Lorsque les croyants venus du monde entier se rendent à la Mecque par centaine de milliers, ils préfigurent par leur démarche le « retour » final de tous les hommes vers le seul Dieu et le rassemblement futur de l’humanité, le jour du Jugement dernier.
Pour les musulmans, le pèlerinage à la Mecque est en même temps l’occasion de prendre conscience, qu’au-delà de leurs différences ethniques, culturelles et doctrinales, ils appartiennent tous à l’Umma.
Considérée comme un territoire sacré, la Mecque est strictement interdite aux « infidèles », c’est-à-dire à tous ceux et celles qui ne sont pas musulmans. (Sr 9,1-12)

____
1 La circoncision pratiquée sur les musulmans est le signe de l’appartenance à l’Umma.
2 C’est-à-dire ses "Commandements".
3 Pour signifier que Dieu est Un, le croyant est invité à pointer son index vers le ciel, c’est-à-dire vers Allah.
4 La prière doit être dite en arabe, la langue sacrée utilisée par l’ange de Dieu.
5 "Muezzin", c’est-à-dire, celui qui invite les fidèles musulmans à la prière.
6 C’est-à-dire "lieu où l’on se prosterne".
7 S’il en à la possibilité, il doit s’isoler pour montrer qu’il se consacre corps et esprit à Dieu et symboliser un espace de prière en étendant un tapis.

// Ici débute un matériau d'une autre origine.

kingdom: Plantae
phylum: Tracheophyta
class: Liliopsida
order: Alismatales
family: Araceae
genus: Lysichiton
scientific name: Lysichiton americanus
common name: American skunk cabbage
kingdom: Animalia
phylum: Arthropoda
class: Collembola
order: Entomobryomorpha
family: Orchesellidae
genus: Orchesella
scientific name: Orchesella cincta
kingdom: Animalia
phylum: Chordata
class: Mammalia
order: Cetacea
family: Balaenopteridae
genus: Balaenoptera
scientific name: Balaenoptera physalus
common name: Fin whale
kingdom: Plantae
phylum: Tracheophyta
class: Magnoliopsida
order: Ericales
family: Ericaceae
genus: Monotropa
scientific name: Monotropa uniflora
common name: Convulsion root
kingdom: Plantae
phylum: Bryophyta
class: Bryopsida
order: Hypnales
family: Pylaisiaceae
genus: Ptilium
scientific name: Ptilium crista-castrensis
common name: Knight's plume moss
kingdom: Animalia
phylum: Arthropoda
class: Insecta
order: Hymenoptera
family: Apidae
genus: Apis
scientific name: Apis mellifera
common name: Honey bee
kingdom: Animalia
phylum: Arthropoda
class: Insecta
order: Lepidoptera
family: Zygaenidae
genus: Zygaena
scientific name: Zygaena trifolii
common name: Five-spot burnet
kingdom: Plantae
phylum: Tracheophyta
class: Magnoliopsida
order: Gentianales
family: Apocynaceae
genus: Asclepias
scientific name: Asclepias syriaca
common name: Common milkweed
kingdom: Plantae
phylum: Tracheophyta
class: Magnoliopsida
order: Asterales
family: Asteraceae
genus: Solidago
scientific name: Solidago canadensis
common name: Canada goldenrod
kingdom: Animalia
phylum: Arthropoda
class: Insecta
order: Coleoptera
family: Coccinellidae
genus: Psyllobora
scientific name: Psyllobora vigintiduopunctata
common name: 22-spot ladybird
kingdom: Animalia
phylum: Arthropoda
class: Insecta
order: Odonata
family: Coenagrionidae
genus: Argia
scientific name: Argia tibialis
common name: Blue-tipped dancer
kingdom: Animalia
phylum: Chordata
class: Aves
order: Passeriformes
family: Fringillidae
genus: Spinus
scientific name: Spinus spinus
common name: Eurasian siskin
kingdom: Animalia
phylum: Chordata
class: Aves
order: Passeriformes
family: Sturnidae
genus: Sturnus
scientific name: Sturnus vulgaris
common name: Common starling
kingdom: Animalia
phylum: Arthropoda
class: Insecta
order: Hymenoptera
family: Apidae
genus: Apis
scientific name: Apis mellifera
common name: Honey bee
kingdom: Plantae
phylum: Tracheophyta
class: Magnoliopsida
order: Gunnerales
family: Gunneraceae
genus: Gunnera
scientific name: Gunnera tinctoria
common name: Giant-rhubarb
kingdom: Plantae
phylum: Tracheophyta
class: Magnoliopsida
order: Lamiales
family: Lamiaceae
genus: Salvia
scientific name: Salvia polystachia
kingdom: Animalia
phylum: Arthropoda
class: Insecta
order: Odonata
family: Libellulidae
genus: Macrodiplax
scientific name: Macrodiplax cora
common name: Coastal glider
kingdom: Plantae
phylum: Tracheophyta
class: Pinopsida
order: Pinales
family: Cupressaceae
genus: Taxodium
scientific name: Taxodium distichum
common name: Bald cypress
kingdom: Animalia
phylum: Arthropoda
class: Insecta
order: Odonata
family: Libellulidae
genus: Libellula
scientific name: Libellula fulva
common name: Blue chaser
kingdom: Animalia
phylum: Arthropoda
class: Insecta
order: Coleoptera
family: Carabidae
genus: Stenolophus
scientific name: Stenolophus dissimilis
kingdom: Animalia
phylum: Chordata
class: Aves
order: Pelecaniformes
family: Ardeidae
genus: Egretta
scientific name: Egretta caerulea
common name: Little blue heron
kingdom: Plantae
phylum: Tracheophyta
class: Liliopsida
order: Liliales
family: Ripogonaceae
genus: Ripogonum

8 Le vendredi est ce que le samedi est pour les juifs et le dimanche pour les chrétiens. La prière célébrée le vendredi (à midi) est obligatoire pour les hommes et non pour les femmes.
9 Cette sourate est appelée : la fatiha" c’est-à-dire "l’ouverture".
10 Ce mot "croyant" ("muslim" en arabe) désigne les musulmans sincères et fidèles qui ne se soumettent pas seulement de façon extérieure.
11 Ce mot désigne le 9ème mois de l’année (lunaire) musulmane.
12 Le Ramadan rappelle aux riches l’existence des pauvres.
13 Souvent, les mosquées sont ouvertes une partie de la nuit pour permettre aux croyants de se replonger dans le Coran et de prier plus intensément.
14 L’observance du Ramadan n’est pas seulement une démarche personnelle mais une manifestation sociale.
15 A distinguer de l’Aïd el Kebir, la fête qui commémore le sacrifice d’Abraham. Voir "Fêtes musulmanes" dans le lexique.
16 Mot dont la racine signifie « purifier ». L’aumône est considérée comme un moyen de purification.
17 Cette aumône est comparable à ce qu’on appelait autrefois la "dîme". Le prélèvement de la Zakat s’effectue sur le cheptel, les récoltes, les marchandises et sur l’or et l’argent.
18 C’est ainsi que le Coran appelle la Mecque.
19 Hagar : la servante que Sarah avait introduite dans la couche d’Abraham pour qu’elle lui donne un enfant qu’elle-même ne pouvait lui donner.
20 Par ce geste, ils veulent rappeler la destruction par Mohammed de toutes les idoles qui entouraient la Kaaba.